By default most images on the web use a Chroma subsampling setting of 4:4:4 which means full definition, a block of 8 pixel, 4 x 2 would be rendered as 8 separate pixel each with there own unique color depending on the picture being displayed.
By changing the Chroma subsampling to Chroma halved ( 4:2:2 ) and setting the quality to 85 I was able to score a double whammy and produce an image that was not only smaller, but importantly there was no noticeable loss of quality.
In reality there was of course loss of quality, but as we are unable to notice these small changes it makes no difference.
This is why the British wore red tunics because we see red poorly (for a start) when it comes to extracting details such as counting the lines in order to work out how big an army you have. If each soldier was a pixel, then you would just see one big red line rather than 100 separate red dots. This is basically how Chroma halved works, by reduce the number of independent pixels on the horizontal resolution. Thus similar colors blur together reducing the amount of data required to render the image.
The other benefit of using GIMP was that I could also maintain the progressive nature of the image.
GIMP export settings used
The results of exporting the image in this manner we pretty amazing.
Exported with GIMP at 85/100 quality 4:2:2 chroma halved subsampling produced an image weighing in at 148KB
Astonishing, the image is a staggering 75.45% of the original image without loss of quality and is still a progressive JPEG. Result!
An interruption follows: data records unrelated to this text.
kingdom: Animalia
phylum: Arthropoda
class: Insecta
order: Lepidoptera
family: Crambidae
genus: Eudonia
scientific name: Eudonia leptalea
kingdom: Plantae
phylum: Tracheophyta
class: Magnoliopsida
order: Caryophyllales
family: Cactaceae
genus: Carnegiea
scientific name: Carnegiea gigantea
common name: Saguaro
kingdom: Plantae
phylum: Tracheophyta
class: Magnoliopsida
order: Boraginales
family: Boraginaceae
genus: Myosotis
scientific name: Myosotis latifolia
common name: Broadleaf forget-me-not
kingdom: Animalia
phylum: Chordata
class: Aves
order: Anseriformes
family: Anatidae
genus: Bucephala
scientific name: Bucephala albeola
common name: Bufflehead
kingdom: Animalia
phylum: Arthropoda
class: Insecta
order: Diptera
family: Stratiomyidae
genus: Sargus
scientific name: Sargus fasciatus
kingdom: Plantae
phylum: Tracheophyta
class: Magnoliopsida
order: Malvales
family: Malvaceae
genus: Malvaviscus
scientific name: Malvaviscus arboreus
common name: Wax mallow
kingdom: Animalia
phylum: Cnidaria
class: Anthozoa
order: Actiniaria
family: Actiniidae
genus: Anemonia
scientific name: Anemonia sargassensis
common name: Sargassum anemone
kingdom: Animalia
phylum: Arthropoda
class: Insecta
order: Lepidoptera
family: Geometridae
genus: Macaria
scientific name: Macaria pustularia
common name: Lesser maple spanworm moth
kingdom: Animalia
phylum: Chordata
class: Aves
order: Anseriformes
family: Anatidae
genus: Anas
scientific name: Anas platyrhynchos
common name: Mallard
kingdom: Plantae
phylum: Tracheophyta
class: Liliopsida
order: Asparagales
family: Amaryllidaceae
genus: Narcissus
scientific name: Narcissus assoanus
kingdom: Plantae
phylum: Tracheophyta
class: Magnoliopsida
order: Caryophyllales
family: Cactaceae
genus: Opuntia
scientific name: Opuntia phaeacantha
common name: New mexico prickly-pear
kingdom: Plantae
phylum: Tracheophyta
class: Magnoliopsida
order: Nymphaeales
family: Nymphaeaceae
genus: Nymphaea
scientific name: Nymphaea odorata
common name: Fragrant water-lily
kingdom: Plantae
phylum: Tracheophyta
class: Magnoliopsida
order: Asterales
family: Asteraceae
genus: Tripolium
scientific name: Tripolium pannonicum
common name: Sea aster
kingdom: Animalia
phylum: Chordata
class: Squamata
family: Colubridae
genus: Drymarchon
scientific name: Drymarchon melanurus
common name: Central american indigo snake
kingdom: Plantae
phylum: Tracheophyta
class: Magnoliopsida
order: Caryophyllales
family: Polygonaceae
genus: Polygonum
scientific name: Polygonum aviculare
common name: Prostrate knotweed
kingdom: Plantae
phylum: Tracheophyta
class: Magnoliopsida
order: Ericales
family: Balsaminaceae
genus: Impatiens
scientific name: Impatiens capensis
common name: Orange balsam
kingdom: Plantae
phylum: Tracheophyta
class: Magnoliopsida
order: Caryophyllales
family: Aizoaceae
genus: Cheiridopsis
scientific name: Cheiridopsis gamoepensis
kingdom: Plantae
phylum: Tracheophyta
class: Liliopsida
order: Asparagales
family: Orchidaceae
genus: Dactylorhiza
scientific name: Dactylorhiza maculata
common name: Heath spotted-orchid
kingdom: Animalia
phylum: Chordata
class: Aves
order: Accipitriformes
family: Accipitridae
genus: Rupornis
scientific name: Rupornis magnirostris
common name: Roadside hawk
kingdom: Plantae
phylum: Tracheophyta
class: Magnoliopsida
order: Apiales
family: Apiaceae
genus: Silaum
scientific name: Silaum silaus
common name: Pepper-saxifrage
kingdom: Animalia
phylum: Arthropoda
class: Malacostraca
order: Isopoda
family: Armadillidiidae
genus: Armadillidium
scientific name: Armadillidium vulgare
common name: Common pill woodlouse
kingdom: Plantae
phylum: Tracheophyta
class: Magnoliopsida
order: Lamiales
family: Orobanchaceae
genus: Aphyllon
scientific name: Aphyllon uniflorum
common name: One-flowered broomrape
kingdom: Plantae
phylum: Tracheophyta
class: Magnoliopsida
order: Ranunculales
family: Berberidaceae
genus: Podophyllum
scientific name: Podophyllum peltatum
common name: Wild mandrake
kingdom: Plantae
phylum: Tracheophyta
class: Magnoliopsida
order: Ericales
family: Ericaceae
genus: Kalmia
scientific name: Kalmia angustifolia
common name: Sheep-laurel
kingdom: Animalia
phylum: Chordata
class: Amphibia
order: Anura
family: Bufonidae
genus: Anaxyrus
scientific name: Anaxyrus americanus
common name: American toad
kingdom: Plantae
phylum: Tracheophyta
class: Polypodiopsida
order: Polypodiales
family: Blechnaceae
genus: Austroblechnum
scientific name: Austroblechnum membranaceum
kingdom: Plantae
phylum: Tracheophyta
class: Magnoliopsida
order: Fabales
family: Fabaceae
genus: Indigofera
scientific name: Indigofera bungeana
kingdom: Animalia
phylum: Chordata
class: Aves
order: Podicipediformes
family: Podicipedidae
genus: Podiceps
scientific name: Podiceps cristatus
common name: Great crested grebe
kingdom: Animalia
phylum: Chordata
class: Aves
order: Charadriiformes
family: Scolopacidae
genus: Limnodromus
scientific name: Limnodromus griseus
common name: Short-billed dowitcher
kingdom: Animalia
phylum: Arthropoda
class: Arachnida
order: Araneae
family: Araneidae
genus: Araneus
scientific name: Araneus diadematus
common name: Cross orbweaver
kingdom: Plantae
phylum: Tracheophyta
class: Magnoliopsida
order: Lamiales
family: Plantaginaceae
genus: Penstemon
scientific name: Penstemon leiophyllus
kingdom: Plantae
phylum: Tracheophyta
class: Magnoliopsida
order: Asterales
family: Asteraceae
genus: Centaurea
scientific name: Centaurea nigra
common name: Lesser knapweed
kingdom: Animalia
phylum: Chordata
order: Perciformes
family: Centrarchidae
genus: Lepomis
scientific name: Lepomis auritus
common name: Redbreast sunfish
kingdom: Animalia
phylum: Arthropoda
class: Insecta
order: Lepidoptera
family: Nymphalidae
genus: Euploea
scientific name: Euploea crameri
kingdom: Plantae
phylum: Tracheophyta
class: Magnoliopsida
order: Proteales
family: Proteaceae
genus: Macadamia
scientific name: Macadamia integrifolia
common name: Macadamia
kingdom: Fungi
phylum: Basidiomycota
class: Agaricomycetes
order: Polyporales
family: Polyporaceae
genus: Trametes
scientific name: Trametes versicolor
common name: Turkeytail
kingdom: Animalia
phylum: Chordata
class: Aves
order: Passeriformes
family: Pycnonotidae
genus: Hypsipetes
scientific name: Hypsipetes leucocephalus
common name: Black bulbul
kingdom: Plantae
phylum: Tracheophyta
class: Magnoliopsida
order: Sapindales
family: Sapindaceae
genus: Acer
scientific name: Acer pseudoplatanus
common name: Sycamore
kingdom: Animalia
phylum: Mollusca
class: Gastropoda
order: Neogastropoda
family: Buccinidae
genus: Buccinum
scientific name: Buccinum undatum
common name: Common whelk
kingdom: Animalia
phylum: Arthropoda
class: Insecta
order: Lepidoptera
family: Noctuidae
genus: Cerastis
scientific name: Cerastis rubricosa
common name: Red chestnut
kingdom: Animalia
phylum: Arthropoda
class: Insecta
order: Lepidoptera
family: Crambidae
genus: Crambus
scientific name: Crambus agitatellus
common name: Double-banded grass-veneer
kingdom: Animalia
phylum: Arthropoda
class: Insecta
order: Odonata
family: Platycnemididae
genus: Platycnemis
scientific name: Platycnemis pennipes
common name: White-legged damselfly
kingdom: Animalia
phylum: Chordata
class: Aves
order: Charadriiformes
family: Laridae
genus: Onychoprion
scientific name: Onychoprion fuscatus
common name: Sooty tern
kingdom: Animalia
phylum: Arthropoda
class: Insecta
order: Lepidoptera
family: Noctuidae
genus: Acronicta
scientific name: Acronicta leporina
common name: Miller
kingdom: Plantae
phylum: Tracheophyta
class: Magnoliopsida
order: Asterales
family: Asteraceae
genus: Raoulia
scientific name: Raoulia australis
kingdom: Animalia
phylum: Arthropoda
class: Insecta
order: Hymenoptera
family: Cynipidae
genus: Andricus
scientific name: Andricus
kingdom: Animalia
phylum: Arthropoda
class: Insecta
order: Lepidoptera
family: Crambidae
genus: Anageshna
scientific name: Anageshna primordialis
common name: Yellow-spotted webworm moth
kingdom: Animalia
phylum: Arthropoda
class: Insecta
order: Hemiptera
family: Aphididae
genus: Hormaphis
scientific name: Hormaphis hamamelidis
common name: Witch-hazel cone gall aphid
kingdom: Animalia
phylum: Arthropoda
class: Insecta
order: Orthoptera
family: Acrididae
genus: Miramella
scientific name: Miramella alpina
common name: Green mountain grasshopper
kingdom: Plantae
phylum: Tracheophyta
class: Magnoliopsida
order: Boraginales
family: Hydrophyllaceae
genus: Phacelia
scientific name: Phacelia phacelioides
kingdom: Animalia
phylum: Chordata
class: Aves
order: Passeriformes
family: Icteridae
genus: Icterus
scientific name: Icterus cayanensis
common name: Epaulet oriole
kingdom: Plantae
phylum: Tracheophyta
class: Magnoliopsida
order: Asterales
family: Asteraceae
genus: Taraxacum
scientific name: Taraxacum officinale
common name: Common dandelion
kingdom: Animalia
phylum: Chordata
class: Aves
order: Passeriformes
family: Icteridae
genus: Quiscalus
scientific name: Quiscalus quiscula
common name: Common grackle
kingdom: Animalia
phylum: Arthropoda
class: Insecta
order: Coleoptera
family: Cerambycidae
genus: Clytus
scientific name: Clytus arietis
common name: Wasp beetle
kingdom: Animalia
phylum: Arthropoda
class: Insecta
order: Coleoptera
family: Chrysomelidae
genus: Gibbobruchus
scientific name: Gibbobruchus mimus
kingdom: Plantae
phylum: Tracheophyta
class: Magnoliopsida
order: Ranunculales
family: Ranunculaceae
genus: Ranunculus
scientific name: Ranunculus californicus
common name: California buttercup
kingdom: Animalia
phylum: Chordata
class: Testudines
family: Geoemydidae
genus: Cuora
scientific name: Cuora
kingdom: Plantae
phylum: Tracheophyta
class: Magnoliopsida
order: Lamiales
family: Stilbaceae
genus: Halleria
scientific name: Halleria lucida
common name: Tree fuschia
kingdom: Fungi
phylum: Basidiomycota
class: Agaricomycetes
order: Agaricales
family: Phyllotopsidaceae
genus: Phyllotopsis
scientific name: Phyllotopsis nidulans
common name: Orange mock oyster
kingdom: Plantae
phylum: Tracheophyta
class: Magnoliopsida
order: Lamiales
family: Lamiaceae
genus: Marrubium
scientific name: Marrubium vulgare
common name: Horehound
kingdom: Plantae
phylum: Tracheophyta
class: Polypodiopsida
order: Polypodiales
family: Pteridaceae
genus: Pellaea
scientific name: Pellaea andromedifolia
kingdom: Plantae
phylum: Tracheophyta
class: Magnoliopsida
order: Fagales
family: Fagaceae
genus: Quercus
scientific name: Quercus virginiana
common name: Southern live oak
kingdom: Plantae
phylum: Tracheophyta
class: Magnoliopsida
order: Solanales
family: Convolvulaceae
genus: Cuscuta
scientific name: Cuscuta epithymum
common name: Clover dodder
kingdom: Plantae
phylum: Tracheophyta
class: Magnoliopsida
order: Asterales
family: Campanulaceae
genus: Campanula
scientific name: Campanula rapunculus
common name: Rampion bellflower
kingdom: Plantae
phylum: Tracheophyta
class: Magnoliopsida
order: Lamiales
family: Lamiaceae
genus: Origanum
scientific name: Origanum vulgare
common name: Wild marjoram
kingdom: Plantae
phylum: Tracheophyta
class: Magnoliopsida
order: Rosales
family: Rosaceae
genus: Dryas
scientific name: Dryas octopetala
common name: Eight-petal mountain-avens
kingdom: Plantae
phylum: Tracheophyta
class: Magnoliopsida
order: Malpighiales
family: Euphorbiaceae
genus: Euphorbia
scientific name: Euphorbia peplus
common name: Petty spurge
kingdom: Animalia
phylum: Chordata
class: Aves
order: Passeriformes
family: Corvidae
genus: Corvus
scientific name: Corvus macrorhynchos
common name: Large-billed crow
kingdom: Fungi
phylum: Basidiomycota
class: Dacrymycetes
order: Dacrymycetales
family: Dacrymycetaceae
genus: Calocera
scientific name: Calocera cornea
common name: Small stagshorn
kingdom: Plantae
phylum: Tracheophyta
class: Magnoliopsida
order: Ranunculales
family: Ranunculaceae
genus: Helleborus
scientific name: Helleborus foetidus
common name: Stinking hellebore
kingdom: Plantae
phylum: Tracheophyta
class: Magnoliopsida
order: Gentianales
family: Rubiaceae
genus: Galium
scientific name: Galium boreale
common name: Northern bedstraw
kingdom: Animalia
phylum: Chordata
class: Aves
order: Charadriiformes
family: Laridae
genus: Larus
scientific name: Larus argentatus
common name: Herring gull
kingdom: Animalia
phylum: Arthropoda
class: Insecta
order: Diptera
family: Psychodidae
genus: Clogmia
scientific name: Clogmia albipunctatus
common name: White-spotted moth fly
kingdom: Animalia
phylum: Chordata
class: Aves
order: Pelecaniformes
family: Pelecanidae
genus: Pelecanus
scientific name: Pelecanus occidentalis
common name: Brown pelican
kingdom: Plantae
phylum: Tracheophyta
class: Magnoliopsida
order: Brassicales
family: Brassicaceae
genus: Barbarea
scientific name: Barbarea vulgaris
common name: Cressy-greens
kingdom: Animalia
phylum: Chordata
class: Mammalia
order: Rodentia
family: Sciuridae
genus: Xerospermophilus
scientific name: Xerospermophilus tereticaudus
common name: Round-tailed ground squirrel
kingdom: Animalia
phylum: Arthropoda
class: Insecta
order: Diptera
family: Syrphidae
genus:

It’s not quite the end of the story though.
GIMP is a nice tool, but what if you have 100s or 1000s of images in a folder?
I looked across the net for a tool and I found one that stated to perform the miracle, however it did not work as intended. However it pointed me in the right direction.
Image Magick is a command line tool that allows you to manipulate vast numbers of images in a folder fast and reliably.
But I don’t expect you to go and learn how to use that sort of tool, some servers don’t even have it installed by default so that could present a problem for you. But rest assure I have a tool that I am working on, it works already, however I need to make it more user friendly for you before I can release it to the public.
The future of images
JPEGs have been around for a while now and they are by far the most reliable image for the web to date, at least for photos and color intensive images.
But there is hope on the horizon. Two new formats are battling it out and there respective browser support them already, but there isn’t much collaboration going on right now which could mean a slightly long road ahead before we see them adopted universally.
One of those contenders is WEBp (pronounced weppy).
WEBp produced an image that was 65.7KB without any loss.
Amazing results, but currently only Chrome supports it natively.
I hope you have enjoyed this little rundown and I look forward to releasing this tool to allow you to optimize your images.